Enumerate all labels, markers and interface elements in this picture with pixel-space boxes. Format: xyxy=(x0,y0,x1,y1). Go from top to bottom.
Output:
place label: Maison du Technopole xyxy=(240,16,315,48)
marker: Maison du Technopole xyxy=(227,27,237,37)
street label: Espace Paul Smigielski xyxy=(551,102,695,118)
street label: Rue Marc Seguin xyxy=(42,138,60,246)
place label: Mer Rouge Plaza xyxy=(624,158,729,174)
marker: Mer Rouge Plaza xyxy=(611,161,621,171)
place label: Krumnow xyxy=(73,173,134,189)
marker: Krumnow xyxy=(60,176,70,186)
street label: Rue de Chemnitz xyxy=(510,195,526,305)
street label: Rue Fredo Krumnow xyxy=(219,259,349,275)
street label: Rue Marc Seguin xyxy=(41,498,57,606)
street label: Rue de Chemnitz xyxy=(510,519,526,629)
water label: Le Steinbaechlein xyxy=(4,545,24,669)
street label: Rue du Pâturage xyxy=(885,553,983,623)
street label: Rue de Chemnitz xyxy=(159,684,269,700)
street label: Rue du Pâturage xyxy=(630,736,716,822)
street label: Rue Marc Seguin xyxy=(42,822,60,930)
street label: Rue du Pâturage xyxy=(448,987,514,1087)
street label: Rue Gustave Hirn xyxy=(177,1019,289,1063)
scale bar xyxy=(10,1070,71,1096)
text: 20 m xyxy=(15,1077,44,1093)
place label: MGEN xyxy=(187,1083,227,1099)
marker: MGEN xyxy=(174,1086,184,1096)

EXERCISE AIM: Search the entries for the word "Maison" and gather every line where it appears.

FINISHED TASK:
place label: Maison du Technopole xyxy=(240,16,315,48)
marker: Maison du Technopole xyxy=(227,27,237,37)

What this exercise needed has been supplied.